Key Terms in this Chapter
Contextual Data Quality Assessment: Perception and measurement of data quality, which reflects its fitness for use within a specific usage context. Contextual assessment may be affected by usage characteristics such as the task, the organizational domain, the timing of usage, and/or the expertise of the individual user.
Structure-Based (or Structural) Data Quality Assessment: Perception and measurement of data quality which is driven by physical characteristics of the data such as item counts, time tags, or failure rates. Structure-based assessment typically assumes an absolute and objective quality standard.
Completeness: A data quality dimension that reflects the inclusion of all the anticipated data and the extent to which exclusion of certain items affects fitness to use.

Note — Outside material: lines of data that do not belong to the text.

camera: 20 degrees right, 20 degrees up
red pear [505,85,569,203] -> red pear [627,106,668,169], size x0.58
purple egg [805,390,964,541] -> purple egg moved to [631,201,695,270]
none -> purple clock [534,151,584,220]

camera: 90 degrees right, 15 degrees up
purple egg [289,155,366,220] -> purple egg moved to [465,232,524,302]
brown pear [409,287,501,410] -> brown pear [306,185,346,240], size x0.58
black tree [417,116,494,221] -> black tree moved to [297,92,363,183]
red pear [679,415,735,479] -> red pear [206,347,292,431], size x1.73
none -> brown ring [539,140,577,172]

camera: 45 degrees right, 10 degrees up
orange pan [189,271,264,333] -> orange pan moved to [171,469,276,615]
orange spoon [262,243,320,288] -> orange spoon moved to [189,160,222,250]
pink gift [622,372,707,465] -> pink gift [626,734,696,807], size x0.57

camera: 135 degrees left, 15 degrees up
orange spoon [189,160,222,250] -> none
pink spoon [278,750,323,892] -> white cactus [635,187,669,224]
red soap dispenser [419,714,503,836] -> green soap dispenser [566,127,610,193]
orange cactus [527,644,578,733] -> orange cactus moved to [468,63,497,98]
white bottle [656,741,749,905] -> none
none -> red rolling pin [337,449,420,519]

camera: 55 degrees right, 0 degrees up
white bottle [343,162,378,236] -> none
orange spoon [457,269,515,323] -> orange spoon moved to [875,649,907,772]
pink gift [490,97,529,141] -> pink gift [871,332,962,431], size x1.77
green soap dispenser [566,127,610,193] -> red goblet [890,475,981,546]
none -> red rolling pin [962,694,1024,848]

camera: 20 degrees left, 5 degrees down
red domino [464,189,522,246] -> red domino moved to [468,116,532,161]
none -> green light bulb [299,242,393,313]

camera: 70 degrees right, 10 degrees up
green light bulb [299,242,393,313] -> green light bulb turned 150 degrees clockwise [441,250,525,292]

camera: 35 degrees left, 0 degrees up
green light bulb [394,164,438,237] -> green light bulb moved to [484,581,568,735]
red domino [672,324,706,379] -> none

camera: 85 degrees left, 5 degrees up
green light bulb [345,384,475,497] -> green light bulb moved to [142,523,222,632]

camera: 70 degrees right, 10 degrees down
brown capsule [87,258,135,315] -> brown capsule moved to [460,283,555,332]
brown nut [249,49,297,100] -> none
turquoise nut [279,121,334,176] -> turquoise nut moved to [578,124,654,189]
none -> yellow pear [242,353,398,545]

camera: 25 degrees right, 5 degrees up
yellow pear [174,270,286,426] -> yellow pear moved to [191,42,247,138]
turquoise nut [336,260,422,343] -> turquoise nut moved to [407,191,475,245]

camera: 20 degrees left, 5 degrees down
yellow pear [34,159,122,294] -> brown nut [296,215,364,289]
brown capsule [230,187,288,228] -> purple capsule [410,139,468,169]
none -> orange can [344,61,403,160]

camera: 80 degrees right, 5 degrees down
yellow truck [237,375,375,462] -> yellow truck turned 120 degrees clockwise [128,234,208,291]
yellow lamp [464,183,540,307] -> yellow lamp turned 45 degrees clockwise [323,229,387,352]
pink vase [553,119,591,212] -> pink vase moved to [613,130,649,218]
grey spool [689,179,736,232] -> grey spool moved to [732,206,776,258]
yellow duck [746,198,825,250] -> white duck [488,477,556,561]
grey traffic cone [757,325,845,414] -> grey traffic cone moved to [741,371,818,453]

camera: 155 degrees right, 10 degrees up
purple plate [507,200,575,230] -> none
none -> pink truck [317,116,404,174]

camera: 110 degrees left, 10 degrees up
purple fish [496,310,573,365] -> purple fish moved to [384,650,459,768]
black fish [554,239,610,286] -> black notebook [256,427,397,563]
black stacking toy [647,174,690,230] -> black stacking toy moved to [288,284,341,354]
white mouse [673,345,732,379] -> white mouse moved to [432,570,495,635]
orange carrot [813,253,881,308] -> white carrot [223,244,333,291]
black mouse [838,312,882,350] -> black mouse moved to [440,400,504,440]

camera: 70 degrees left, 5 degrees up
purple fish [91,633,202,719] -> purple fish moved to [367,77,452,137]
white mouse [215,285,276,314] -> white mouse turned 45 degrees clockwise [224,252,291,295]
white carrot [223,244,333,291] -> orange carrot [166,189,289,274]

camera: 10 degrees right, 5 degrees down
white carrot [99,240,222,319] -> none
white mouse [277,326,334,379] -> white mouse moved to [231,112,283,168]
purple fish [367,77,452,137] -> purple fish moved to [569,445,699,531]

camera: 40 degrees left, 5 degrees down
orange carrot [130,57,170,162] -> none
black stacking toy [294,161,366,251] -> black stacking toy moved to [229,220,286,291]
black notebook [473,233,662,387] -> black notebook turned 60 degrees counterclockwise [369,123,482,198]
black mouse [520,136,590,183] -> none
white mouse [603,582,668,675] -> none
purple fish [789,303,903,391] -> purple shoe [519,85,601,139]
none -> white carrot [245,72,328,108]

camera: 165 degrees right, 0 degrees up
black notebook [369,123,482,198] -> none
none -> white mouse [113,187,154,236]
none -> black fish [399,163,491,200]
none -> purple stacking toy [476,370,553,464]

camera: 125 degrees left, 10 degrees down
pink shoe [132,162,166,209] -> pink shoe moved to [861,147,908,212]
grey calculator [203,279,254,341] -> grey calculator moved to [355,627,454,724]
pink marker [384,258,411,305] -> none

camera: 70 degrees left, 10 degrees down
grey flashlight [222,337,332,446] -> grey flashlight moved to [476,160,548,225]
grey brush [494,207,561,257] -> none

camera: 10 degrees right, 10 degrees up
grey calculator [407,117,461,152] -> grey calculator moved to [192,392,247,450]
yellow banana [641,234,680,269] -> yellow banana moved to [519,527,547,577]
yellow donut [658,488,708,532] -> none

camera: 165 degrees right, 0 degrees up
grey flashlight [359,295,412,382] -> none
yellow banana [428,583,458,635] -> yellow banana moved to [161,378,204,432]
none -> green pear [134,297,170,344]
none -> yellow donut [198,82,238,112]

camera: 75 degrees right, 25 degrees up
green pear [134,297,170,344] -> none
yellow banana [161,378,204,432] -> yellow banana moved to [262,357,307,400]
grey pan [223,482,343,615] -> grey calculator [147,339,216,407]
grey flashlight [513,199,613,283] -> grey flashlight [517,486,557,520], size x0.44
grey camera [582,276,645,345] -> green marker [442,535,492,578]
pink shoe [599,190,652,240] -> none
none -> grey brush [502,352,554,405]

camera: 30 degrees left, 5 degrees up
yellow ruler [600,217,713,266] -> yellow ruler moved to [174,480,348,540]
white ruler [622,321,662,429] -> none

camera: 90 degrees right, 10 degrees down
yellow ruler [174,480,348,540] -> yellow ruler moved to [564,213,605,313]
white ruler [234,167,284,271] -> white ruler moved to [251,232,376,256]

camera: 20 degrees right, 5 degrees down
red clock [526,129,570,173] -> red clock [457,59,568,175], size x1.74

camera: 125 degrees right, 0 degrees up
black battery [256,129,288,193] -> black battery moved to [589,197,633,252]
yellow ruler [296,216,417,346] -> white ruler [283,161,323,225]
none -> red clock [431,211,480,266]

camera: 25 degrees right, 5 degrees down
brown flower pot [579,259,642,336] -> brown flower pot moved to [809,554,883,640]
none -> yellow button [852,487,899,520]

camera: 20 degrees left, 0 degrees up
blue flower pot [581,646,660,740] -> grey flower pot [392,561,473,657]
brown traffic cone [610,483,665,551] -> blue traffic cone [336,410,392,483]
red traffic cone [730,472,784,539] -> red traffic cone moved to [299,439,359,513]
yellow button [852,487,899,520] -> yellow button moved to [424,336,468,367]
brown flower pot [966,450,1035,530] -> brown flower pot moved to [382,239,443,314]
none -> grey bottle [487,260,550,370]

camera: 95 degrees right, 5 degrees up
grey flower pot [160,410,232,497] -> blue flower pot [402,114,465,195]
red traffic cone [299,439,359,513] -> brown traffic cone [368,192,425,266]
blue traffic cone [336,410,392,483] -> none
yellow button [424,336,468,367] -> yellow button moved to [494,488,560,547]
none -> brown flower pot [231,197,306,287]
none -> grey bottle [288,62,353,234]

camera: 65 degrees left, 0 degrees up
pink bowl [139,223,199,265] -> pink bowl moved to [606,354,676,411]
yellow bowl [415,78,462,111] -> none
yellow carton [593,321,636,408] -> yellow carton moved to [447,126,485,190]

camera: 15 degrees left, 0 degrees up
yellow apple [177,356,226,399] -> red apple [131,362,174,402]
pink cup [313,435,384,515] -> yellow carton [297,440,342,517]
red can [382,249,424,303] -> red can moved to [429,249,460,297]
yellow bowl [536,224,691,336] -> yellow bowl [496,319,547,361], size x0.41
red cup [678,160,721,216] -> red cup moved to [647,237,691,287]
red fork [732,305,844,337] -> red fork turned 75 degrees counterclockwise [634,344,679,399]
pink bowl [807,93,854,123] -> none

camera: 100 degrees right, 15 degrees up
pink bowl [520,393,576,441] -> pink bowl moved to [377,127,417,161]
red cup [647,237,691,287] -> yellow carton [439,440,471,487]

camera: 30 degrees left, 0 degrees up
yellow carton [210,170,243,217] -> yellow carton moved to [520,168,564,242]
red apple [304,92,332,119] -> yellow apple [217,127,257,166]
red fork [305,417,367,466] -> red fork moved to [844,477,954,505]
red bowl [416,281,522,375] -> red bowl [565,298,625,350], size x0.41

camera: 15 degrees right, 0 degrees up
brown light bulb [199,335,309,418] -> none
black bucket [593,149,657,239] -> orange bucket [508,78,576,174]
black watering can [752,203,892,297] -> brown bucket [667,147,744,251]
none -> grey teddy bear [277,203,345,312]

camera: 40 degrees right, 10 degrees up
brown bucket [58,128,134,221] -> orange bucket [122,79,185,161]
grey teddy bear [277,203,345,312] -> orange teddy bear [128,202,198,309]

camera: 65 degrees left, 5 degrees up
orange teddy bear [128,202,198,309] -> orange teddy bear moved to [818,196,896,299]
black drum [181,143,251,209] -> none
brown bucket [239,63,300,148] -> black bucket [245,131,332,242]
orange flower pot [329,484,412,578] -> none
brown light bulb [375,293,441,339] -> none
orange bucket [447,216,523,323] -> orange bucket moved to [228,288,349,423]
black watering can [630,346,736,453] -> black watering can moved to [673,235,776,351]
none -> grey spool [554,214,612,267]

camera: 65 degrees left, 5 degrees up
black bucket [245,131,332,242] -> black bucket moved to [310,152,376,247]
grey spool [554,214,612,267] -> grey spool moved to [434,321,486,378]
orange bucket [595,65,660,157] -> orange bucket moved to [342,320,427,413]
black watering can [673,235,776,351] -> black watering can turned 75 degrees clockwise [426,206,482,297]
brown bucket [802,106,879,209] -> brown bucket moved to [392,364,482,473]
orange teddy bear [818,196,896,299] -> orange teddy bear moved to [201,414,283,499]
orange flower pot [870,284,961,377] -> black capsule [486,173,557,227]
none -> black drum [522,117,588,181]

Accuracy: A data quality dimension that reflects the confirmation of data items to a baseline that is perceived to be correct, and the extent to which conflicts with the correct baseline affects fitness to use. A baseline could be, for example, the real-world value that a data item reflects, a value in another dataset that was reliably validated, or a targeted calculation result.
Content-Based Data Quality Assessment: Perception and measurement of data quality which accounts for content - the actual values stored. Content-based assessment typically links content to a specific usage and does not assumes an absolute and objective quality standard.
Validity: A data quality dimension that reflects the confirmation of data items to their corresponding value domains, and the extent to which non-confirmation of certain items affects fitness to use. For example, a data item is invalid if it is defined to be integer but contains a non-integer value, linked to a finite set of possible values but contains a value not included in this set, or contains a NULL value where a NULL is not allowed.
Data Utility: A measure of the business value attributed to data within specific usage contexts. Utility is typically, but not necessarily, measured in monetary units.
Impartial Data Quality Assessment: Perception and measurement of data quality, which is based on the data itself, regardless of how that data is used.
Currency: A data quality dimension that reflects the degree to which all data items are recent and up to date, and the extent to which non-recency of data items affects fitness to use. A base line could be, for example, the real-world value that a data item reflects, a value in another dataset that was reliably validated, or a targeted calculation result.